Pas une semaine ne s’est écoulée cette année sans une fusillade de masse aux États-Unis. Invariablement, les victimes sont des innocents qui vaquent simplement aux routines de la vie quotidienne. À Buffalo, c’étaient des épiciers; à Uvalde, les enfants et leurs professeurs attendent avec impatience la fin de l’année scolaire ; à Tulsa, des professionnels de la santé soignant les patients.

Le fatalisme est déplacé : bien sûr, il n’est pas nécessaire qu’il en soit ainsi. Aucun autre pays à revenu élevé n’a le niveau de violence armée qui est devenu monnaie courante aux États-Unis. En moyenne, plus de 40 000 Américains meurent chaque année dans des homicides par arme à feu, des suicides ou des tirs accidentels. C’est plus de 110 personnes chaque jour. Avant que le tireur n’ouvre le feu jeudi à l’hôpital St. Francis de Tulsa, il y avait déjà eu 232 fusillades de masse, selon le Gun Violence Archive, qui définit une fusillade de masse comme une fusillade dans laquelle quatre personnes ou plus, sans compter le tireur, sont blessées. ou tué.

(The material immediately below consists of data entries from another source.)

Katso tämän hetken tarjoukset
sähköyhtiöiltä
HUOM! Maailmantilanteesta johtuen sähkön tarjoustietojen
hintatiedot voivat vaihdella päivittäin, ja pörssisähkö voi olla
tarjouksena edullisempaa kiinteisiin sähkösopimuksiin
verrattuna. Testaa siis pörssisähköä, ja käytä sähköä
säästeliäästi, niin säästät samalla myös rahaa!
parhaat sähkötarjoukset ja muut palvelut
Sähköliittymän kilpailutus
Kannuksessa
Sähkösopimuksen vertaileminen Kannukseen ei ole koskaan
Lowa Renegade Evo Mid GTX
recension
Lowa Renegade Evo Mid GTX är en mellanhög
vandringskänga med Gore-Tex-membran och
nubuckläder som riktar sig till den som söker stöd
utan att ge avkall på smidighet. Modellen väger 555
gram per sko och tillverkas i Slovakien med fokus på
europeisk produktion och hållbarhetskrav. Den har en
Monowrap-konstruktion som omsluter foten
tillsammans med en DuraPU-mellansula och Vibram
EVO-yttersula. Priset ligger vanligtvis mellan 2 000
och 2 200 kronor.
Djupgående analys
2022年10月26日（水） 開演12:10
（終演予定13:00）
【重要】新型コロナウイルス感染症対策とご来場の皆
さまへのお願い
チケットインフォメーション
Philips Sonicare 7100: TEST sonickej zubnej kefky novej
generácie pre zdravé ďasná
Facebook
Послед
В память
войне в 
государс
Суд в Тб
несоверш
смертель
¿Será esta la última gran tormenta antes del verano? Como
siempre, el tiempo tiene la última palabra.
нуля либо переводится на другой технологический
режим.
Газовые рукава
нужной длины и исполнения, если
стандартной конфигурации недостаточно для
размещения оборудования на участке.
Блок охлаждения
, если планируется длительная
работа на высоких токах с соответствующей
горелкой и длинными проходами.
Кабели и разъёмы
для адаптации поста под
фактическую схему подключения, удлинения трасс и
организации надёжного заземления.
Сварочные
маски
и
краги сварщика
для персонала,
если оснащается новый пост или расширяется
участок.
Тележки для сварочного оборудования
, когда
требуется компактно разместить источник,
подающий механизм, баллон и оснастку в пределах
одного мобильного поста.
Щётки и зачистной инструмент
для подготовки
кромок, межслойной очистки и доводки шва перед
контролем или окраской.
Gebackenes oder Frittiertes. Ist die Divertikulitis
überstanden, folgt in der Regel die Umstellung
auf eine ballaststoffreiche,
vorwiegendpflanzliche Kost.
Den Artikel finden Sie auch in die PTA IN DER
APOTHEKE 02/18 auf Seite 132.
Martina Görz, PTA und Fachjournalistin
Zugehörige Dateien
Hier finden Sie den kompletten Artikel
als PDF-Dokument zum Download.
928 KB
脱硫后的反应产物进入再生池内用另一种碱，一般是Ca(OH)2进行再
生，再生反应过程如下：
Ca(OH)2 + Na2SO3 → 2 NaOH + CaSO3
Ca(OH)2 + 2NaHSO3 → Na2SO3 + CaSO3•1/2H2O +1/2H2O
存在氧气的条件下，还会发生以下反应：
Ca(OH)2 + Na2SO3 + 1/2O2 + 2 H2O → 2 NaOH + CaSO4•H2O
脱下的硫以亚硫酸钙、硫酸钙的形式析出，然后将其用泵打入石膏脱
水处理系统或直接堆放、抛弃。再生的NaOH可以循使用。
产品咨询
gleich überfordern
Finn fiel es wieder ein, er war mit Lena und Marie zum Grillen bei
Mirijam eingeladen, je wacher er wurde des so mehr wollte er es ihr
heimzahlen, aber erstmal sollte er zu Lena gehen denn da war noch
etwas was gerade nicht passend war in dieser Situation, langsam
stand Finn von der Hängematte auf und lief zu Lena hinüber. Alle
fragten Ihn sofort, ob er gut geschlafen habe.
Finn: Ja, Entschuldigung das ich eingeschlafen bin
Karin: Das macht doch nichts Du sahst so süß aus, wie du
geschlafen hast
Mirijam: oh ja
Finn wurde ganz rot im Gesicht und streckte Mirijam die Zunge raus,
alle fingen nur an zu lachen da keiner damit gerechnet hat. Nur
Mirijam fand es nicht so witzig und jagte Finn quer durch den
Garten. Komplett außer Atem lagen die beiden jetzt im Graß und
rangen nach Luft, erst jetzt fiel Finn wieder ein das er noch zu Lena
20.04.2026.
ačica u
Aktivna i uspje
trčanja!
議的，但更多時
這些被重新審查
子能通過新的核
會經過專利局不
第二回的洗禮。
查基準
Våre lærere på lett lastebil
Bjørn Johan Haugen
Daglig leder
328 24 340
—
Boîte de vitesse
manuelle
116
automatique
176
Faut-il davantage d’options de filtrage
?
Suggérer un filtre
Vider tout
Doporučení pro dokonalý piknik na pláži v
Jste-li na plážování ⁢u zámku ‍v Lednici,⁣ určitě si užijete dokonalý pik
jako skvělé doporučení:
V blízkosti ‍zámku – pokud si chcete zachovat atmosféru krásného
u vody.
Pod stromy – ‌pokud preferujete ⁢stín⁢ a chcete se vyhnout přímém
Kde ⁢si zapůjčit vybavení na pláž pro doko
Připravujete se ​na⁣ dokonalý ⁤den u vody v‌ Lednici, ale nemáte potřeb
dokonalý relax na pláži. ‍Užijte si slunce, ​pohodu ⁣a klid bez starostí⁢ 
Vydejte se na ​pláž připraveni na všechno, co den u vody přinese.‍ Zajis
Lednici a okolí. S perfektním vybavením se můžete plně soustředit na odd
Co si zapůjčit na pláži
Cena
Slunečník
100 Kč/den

Ces chiffres sinistres – mis en évidence par les atrocités à Buffalo, Uvalde et Tulsa – rendent d’autant plus urgent le plaidoyer du président Biden jeudi soir pour que le Congrès agisse enfin. Utilisant le rare discours aux heures de grande écoute comme chaire d’intimidation, M. Biden a parlé avec force de la souffrance et de l’agonie causées par la violence armée et a exposé sa vision de la réforme du contrôle des armes à feu. Les mesures de bon sens qu’il a décrites comprenaient une interdiction des armes d’assaut et des chargeurs de grande capacité; expansion des vérifications des antécédents ; stockage sécurisé obligatoire pour les armes; une loi nationale « drapeau rouge » ; et l’abrogation du bouclier de responsabilité qui protège les fabricants d’armes contre les poursuites.

Les chances que le Congrès adopte les propositions radicales du président sont minces, grâce aux républicains du Sénat qui ont même refusé de débattre de ces questions. Mais l’espoir est qu’un moment politique soit enfin arrivé dans lequel certains républicains voient qu’il est dangereux de ne rien faire. Un petit groupe de sénateurs des deux partis a travaillé pour parvenir à un compromis, et des rapports prudents font état de certains progrès.

Nous les exhortons à prendre à cœur les paroles de la grand-mère d’Uvalde qui a perdu une petite-fille et a transmis une lettre manuscrite à M. Biden lors de sa visite là-bas. «Effacez la ligne invisible qui divise notre nation», a-t-elle écrit. « Trouvez une solution, corrigez ce qui est cassé et apportez les modifications nécessaires pour éviter que cela ne se reproduise.